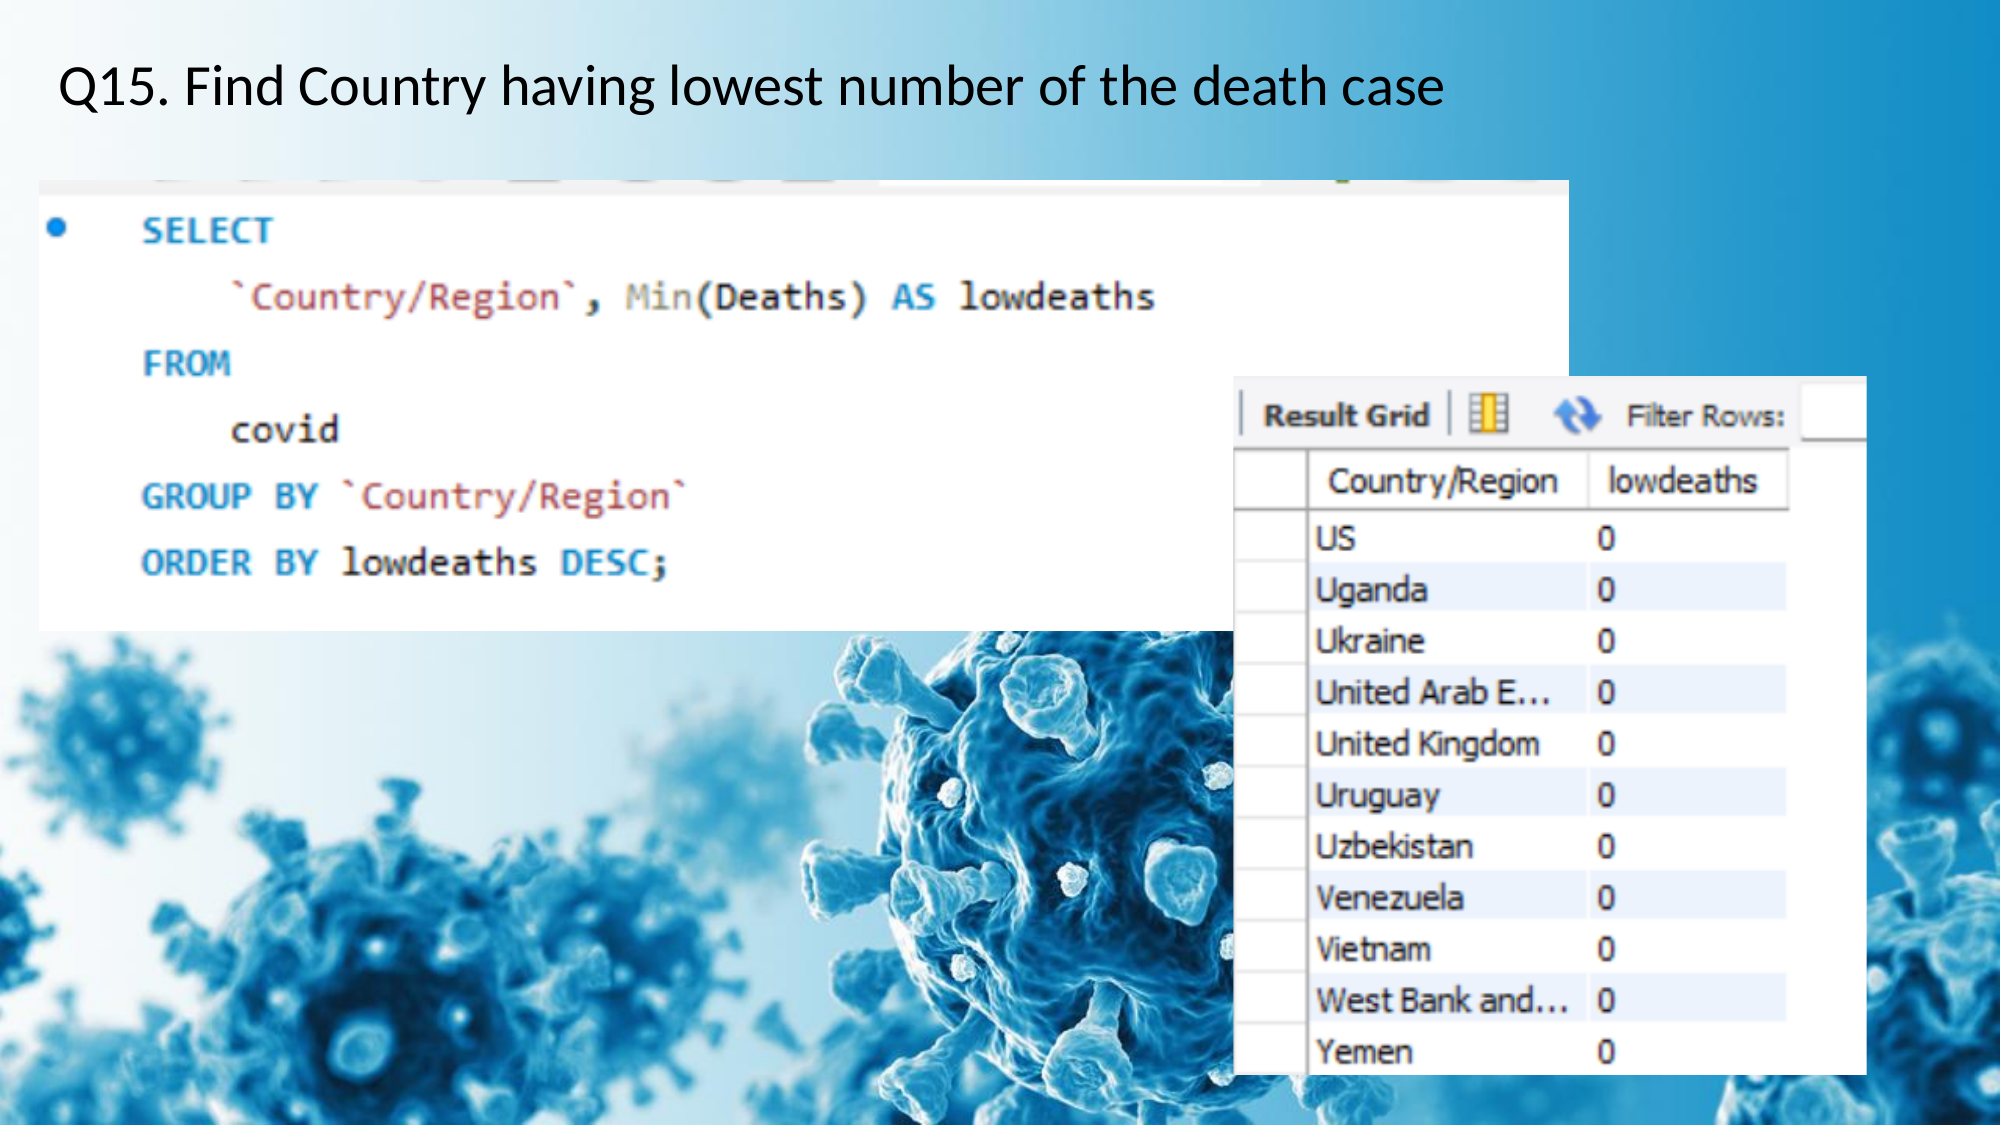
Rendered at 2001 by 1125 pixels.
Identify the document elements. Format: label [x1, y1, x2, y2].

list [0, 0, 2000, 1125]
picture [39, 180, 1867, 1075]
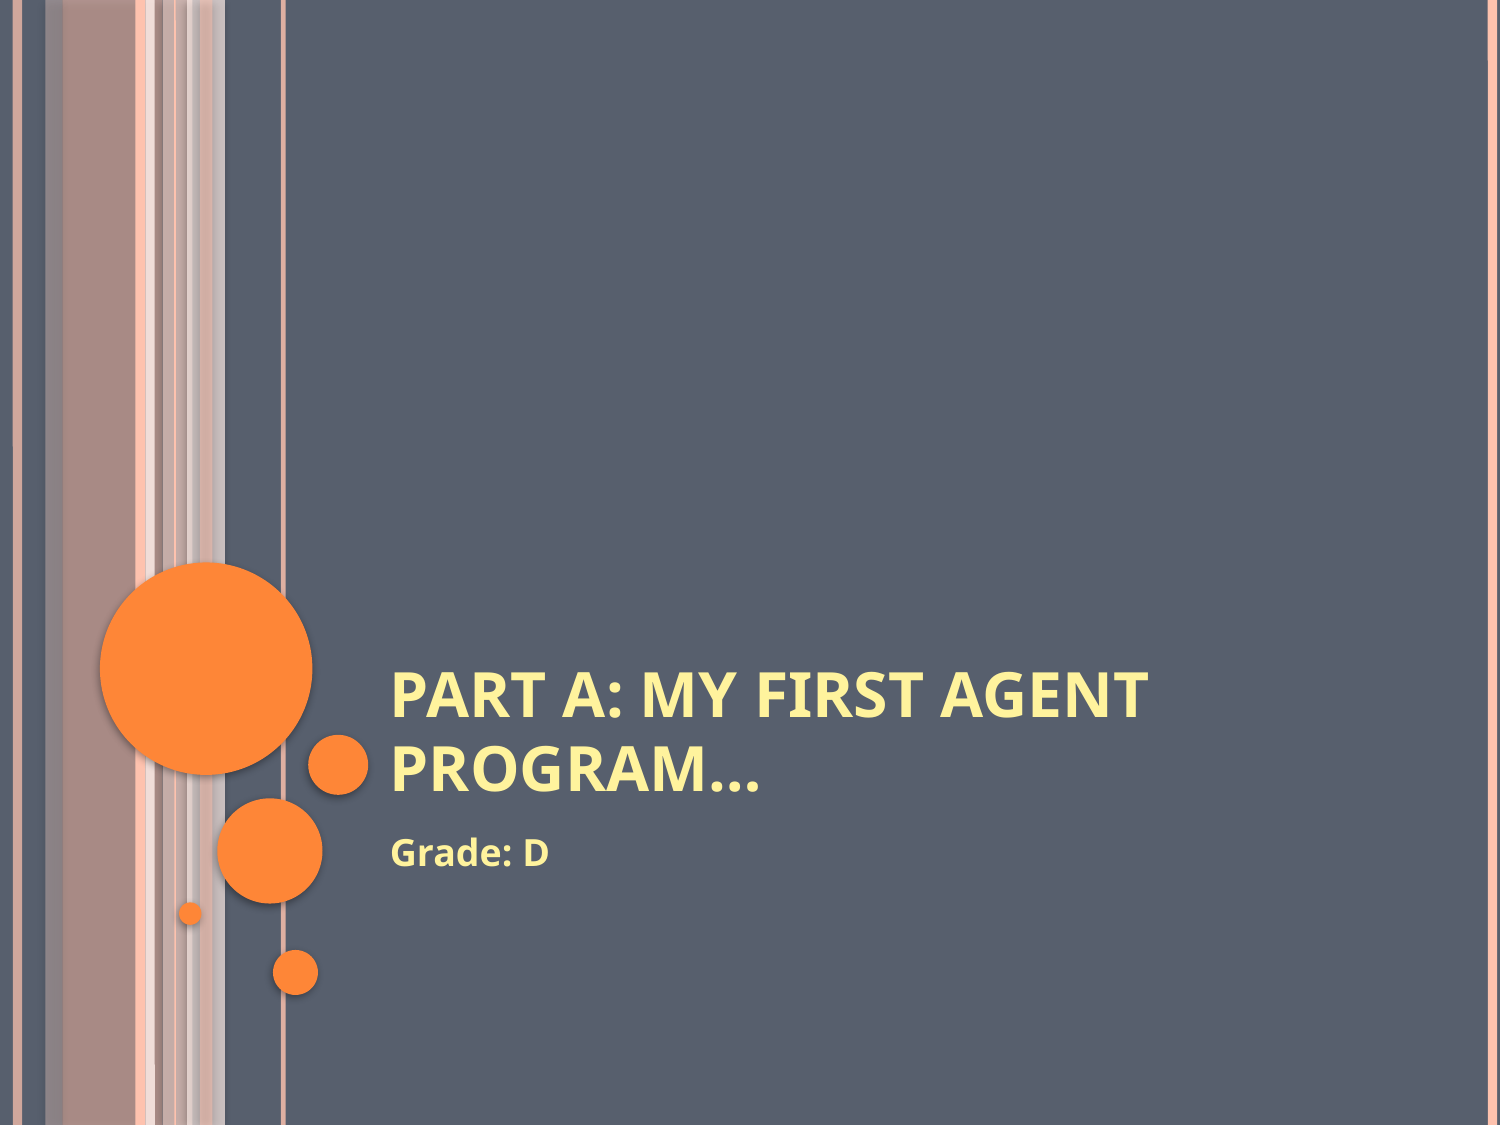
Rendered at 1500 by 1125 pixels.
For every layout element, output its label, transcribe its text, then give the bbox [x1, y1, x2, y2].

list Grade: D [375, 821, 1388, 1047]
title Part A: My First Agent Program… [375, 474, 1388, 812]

§ Work request:
A complete answer lists every line of the listing above that holds the word "Rendered".

§ Solution to this task:
Rendered at 2001 by 1125 pixels.
Rendered at 1500 by 1125 pixels.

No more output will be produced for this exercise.